J. Barkans scite author profile

Intrinsic (nonatopic) asthma is considered to be a distinct pathogenetic variant of asthma since, unlike extrinsic (atopic) asthma, patients with the disease are skin test-negative to common aeroallergens, and have total serum IgE concentrations within the normal range. Nevertheless, the recent demonstration of increased numbers of cells expressing the high-affinity IgE receptor in bronchial biopsies from atopic and nonatopic asthmatic subjects, together with epidemiologic evidence indicating that serum IgE concentrations relate closely to asthma prevalence regardless of atopic status, suggests that IgE-mediated mechanisms may participate in the pathogenesis of both atopic and nonatopic asthma. Furthermore both variants of the disease are associated with bronchial mucosal eosinophilic inflammation. Interleukin-4 (IL-4) is an essential cofactor for IgE synthesis, and there is strong evidence that IL-5 plays a major role in eosinophil accumulation in asthmatic inflammation.

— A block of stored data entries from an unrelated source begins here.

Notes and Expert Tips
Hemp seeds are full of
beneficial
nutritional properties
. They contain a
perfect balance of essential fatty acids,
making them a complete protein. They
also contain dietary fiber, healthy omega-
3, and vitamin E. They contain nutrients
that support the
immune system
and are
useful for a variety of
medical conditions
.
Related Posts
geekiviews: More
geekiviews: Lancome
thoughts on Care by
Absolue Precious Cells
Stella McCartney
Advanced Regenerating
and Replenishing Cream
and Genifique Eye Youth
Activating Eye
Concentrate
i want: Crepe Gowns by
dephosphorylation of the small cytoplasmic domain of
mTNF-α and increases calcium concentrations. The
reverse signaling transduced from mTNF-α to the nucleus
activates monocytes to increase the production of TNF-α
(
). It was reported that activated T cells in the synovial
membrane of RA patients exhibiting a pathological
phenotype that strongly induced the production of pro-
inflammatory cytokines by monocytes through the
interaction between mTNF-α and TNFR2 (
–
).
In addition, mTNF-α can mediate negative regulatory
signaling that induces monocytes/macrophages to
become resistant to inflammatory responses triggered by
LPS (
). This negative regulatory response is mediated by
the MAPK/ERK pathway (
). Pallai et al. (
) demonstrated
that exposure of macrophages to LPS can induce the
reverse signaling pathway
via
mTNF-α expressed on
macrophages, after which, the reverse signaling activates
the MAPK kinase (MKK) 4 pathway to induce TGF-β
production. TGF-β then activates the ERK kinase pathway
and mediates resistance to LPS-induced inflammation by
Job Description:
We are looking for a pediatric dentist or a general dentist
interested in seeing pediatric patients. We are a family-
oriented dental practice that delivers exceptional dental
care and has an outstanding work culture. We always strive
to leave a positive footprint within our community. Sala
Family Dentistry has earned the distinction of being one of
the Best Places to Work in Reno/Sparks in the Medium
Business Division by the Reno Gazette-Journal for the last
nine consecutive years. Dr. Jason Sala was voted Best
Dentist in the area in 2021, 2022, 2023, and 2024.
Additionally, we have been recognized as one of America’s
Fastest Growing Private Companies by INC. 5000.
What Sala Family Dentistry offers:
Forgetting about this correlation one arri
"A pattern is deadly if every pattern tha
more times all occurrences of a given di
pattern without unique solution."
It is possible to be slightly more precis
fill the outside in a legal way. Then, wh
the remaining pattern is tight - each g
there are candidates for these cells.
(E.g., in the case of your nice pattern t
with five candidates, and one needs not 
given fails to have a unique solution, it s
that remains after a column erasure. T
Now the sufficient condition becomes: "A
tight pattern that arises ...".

For these reasons we compared the expression of IL-4 and IL-5 mRNA and protein product using a semiquantitative reverse transcriptase-polymerase chain reaction (RT-PCR) amplification, in situ hybridization, and immunohistochemistry in bronchial biopsies from symptomatic atopic and nonatopic asthmatic subjects and atopic and nonatopic controls. The results showed that as compared with controls, biopsies from both groups of asthmatic subjects had increased numbers of IL-4 and IL-5 mRNA copies relative to beta-actin mRNA as detected by RT-PCR. Similarly, in situ hybridization and immunohistochemistry demonstrated increased numbers of cells expressing IL-4 and IL-5 mRNA and protein in asthmatic subjects, irrespective of their atopic status. We conclude that individuals with either atopic or nonatopic asthma show infiltration of the bronchial mucosa with cells expressing Th2-type cytokines, providing further evidence for similarities in the immunopathogenesis of these clinically distinct forms of asthma.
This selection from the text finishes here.